We can’t all stand with the people of Bil’in as they non-violently protest the takeover of their village lands and get tear-gassed, beaten, arrested, and sometimes killed in return. We can’t all work with olive harvesters and farmers who face armed settlers and soldiers who harass, beat, and sometimes shoot them on their own land. We can’t all walk with the children of Hebron as they run a gamut of checkpoints and violent settlers to get to school.
And sadly, we can’t seem to do much about our own government giving $3 billion of our tax dollars per year to the Israeli government, along with the political cover to keep doing to the Palestinians whatever they like, no matter how brutal, immoral, self-defeating or at odds with international law.
But we can refuse to spend or invest our money on companies that profit directly from the occupation of the Palestinian territories. As it happens, TIAA-CREF, a $400 billion finanical services and investment company, is one of the largest retirement funds in the world. It holds and invests a huge percentage of the pension funds of America’s teachers, professor, think tankers, and others in the cultural, research, and medical fields. (I have money in TIAA-CREF since I worked at a think tank in Washington.) Part of the reason for their success is that they bill themselves as the socially responsible choice. Their motto is, “Financial Services for the Greater Good.”
And yet they invest in companies that profit heavily from Israel’s crimes against Palestinians. As a recent post in Mondoweiss put it, “We are not talking about subtle accusations. These companies:
· Supply armor-plated and weaponized bulldozers to destroy Palestinian homes and olive orchards in the West Bank and Gaza (Caterpillar);
· Run segregated bus services for Jewish settlers in the Occupied Territories and manage the Tovlan landfill in the Jordan Valley, dumping trash from Jewish settlements and Israel into the West Bank (Veolia);
· Produce parts for Apache helicopters and F-16 aircrafts responsible for the death and injury of hundreds of civilians and massive destruction during the 2008-2009 Gaza assault (Northrop Grumman);
· Provide Israeli surveillance systems, unmanned drones, and construction of the Separation Wall which was declared illegal by the International Court of Justice and UN Security Council (Elbit);
· Construct surveillance systems around Jewish settlements, checkpoints, and military bases in the West Bank (Motorola).”
It’s obviously unacceptable, not to say bizarre, for a company that divested from Sudan for moral reasons, and that bills itself as the socially responsible choice, to continue to invest in the subjugation of the Palestinian people.
So last year, Jewish Voice for Peace initiated a campaign to ask TIAA-CREF to divest from these five companies. By now they’ve gathered over 22,000 signatures in support of the initiative, and in the annual shareholder meeting last summer, which I attended, well over half the shareholder comments were urging TIAA-CREF to divest from the five companies listed above.
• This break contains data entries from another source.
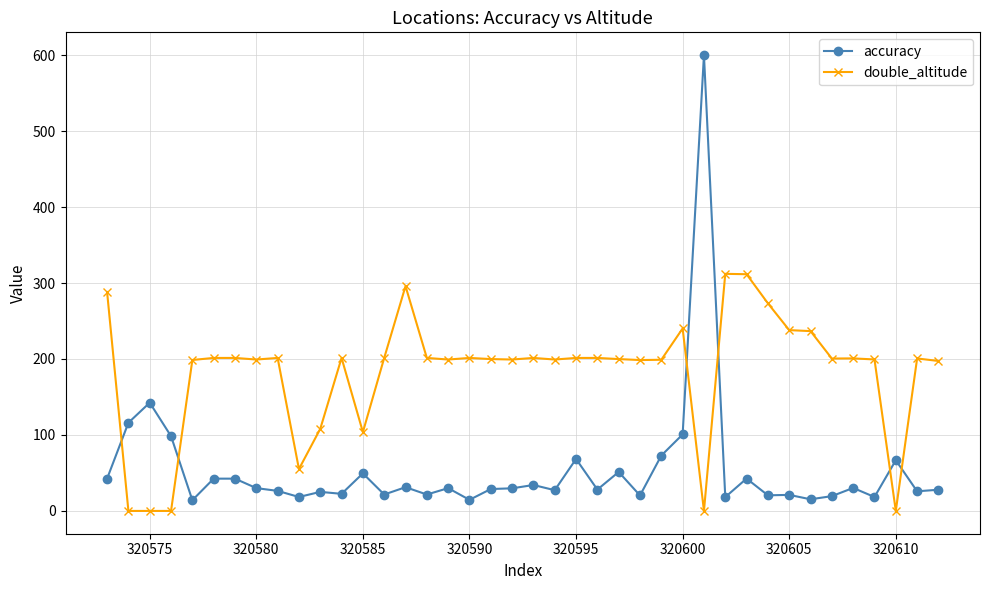

What is the maximum value shown in the chart?

600.0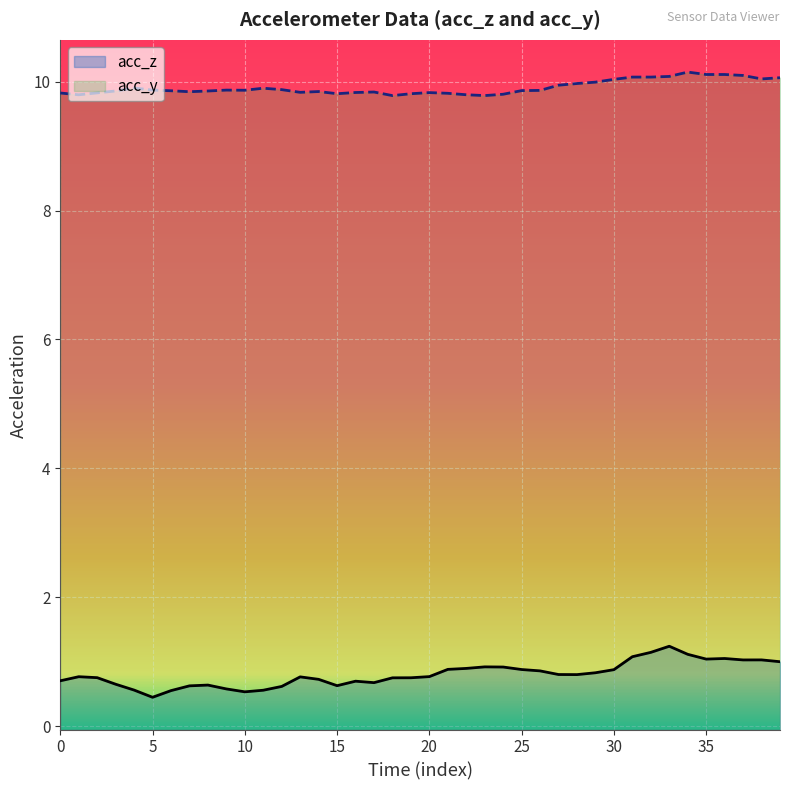

Does the chart display data point markers on the line(s)?

No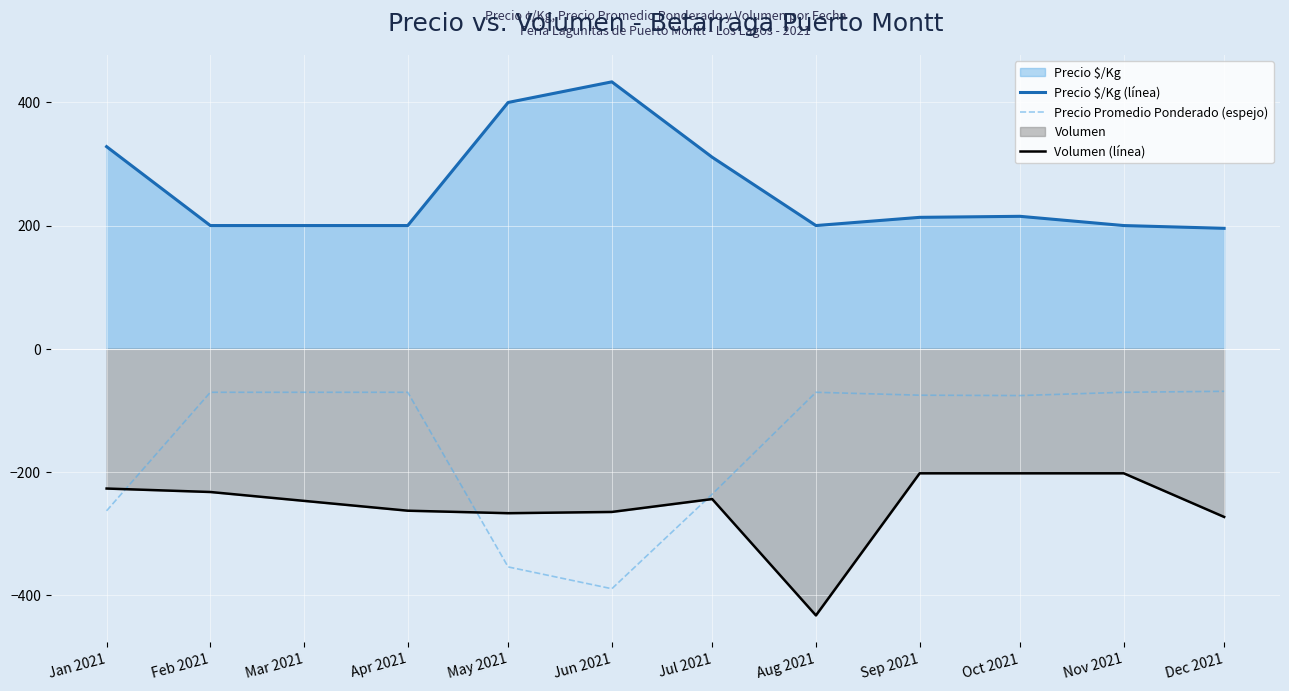

What position from the right is Nov 2021?

2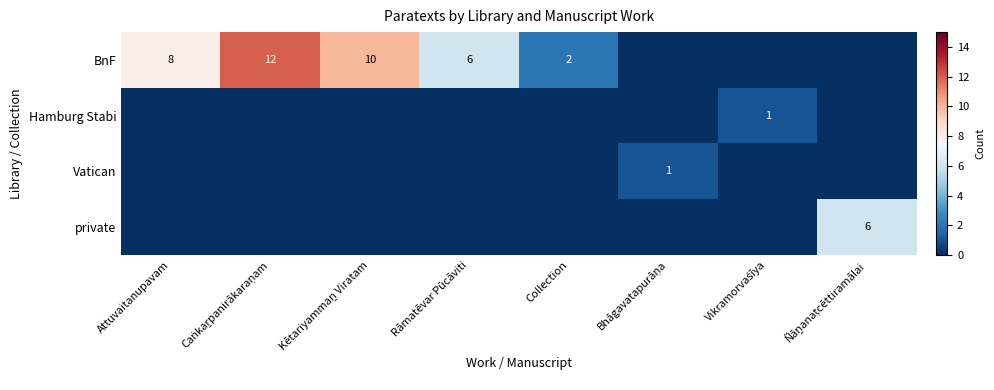

True or false: BnF has a value of 1 at Collection.

False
How did the company respond? The CEO hemmed and hawed and said he’d take it under advisement. Then this year, they moved their annual shareholder meeting from New York to Charlotte, North Carolina, to which most of us in the New York activist community don’t have the time or means to travel. Presumably they were able to enjoy this “shareholder meeting” without being bothered by so many shareholders!
But they couldn’t escape us entirely. July 19, the day of the meeting, was a day of action by activists all over the country protesting at various TIAA-CREF offices. And Desmond Tutu, bless him, published an article in the Charlotte Observer with the title, “TIAA-CREF should hear us, divest from Israeli apartheid.”
They can run, but they can’t hide forever. Again quoting the recent article in Mondoweiss, “This is only the beginning of a long and critical struggle.”